**Exercise details:** The lines from the one holding "What is the necessary" to the end of the records below, exactly as written, are the only thing to return.

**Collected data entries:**
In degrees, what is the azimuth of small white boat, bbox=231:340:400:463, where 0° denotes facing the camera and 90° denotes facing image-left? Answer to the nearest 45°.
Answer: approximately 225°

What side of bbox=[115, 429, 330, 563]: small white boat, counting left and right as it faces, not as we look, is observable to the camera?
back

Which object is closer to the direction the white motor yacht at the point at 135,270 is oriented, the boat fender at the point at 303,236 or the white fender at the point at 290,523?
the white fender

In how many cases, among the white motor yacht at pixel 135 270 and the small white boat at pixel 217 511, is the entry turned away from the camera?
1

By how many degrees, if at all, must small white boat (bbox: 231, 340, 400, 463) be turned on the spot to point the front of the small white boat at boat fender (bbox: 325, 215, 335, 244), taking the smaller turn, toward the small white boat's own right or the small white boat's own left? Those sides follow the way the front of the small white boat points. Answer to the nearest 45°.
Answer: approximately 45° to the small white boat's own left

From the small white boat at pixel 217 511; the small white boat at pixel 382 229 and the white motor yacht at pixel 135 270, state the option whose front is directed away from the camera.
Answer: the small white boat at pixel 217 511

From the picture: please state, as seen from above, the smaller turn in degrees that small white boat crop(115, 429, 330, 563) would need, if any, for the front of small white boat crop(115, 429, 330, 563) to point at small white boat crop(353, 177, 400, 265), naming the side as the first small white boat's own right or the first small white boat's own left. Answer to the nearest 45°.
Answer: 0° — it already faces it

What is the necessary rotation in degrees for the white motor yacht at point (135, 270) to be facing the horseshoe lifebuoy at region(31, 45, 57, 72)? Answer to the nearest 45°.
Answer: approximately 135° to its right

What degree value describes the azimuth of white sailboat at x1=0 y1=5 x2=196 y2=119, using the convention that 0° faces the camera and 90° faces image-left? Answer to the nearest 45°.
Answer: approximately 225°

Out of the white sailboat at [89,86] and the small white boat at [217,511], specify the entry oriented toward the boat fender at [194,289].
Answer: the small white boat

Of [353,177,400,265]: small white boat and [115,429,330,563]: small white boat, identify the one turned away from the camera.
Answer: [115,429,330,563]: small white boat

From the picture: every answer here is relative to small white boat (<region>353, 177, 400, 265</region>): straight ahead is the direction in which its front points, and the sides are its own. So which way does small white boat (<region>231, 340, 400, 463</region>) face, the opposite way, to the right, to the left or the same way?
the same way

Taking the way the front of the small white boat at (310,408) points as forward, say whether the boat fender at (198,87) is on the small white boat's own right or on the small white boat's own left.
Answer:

**Finished exercise:**
What is the necessary rotation in degrees for the white motor yacht at point (135, 270) to be facing the horseshoe lifebuoy at region(31, 45, 57, 72)? Answer to the nearest 45°.
Answer: approximately 135° to its right

What degree value describes the azimuth of white sailboat at x1=0 y1=5 x2=196 y2=119, using the convention that 0° faces the camera and 90° faces image-left? Answer to the nearest 45°.
Answer: approximately 225°

Out of the white sailboat at [89,86] and the small white boat at [217,511], specify the entry oriented toward the boat fender at [194,289].
Answer: the small white boat

Of [353,177,400,265]: small white boat and [115,429,330,563]: small white boat, identify the one turned away from the camera.
Answer: [115,429,330,563]: small white boat

From the picture: every answer here is relative to small white boat (<region>353, 177, 400, 265</region>): straight ahead is the direction in which its front points, and the sides are its own. So which way does small white boat (<region>231, 340, 400, 463</region>) face, the opposite way, to the right, to the left or the same way?
the same way

Taking the way the front of the small white boat at (310,408) points as forward, say whether the boat fender at (198,87) is on the small white boat's own right or on the small white boat's own left.
Answer:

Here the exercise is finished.